SPPA contracts typically also give a nonprofit the option to purchase the system prior to the end of the SPPA contract down the road if funding becomes available and the nonprofit wants to further reduce energy costs. This option most often presents itself at year six, after the project investors have exhausted the tax benefits and accelerated equipment depreciation associated with owning the system. At this point a nonprofit may be able to buy the system at the “fair market value,” which is determined by a process approved by the IRS. The early purchase of a solar system can eliminate any further escalation in cost of power, and requires only the funding of ongoing operating and maintenance expenses.

Renewable Social Benefit Funds (RSB Funds), is a solar service provider that works only with nonprofits and tax-exempt entities. Our focus on this sector allows us to bring together socially responsible lenders, investors, and solar equipment providers who are committed to providing nonprofits with clean, sustainable energy and immediate savings over current energy costs that can be used to fund core programs.

Our investors, while of course looking to earn a fair profit, recognize that an investment in a solar system for a nonprofit provides both a financial and social return on investment. This allows us to attract capital at rates more favorable than those available to for-profit SPPA’s.
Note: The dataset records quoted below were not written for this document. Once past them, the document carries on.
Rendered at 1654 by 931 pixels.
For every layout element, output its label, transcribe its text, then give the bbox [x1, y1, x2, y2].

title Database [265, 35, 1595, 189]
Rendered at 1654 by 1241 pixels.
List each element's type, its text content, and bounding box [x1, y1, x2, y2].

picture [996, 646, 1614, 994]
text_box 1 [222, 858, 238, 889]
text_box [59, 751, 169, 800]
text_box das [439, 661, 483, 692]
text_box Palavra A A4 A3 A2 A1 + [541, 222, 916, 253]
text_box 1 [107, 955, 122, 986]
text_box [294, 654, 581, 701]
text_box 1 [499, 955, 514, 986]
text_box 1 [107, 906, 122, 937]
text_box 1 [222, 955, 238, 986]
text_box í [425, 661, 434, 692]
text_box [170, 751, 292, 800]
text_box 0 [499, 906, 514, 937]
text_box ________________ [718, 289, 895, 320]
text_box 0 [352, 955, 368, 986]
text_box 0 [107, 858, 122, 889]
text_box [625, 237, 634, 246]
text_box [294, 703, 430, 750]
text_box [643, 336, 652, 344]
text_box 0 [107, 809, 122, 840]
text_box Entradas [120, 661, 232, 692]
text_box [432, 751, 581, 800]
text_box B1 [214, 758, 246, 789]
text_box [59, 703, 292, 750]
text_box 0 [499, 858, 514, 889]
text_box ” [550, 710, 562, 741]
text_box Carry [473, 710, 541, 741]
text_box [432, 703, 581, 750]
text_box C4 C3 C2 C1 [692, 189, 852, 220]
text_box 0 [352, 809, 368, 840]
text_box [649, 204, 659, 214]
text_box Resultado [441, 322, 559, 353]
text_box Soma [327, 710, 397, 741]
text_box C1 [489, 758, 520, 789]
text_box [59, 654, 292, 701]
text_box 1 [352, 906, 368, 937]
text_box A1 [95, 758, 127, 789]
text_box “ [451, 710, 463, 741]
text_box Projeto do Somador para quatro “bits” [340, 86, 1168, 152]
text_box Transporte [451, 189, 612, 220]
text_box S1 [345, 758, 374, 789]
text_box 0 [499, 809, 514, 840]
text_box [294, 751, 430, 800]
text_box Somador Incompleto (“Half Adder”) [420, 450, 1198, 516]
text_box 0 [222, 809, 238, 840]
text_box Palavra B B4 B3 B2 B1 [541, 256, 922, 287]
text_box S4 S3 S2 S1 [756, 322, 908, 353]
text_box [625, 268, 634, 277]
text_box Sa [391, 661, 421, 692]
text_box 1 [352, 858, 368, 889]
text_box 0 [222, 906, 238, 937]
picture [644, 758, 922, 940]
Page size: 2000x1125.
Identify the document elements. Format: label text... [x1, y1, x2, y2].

We work with only the industry’s best equipment and installers and cultivate relationships with them that enable us to obtain the best possible pricing for our customers. RSB’s project development fees are also 25-50% below those of our solar service competitors, and our fees are paid for by the project investors, not our nonprofit clients.

We also recognize the benefits of a nonprofit ultimately owning its own solar system. While all of our SPPA’s are designed to provide significant financial benefits to a nonprofit over their full term, we offer extremely competitive pre-term purchase options. For those who can afford to pay cash this is an easy decision, as full ownership significantly increases the savings over buying electricity from a third party. For those for whom cash is not an option, we provide a number of financing options to help, from assisting with simple loans to tax-exempt leasing programs. In fact our unique SPPA structure even allows the system owner to donate the system to the nonprofit, which is an entirely new practice in the solar sector.

Incentives and SPPAs are bringing solar power within reach for energy customers of all types. RSB Funds is dedicated to ensuring the nonprofit sector realizes the maximum benefits from solar power, as a truly renewable source of funding that continues to support an organization’s mission for years to come.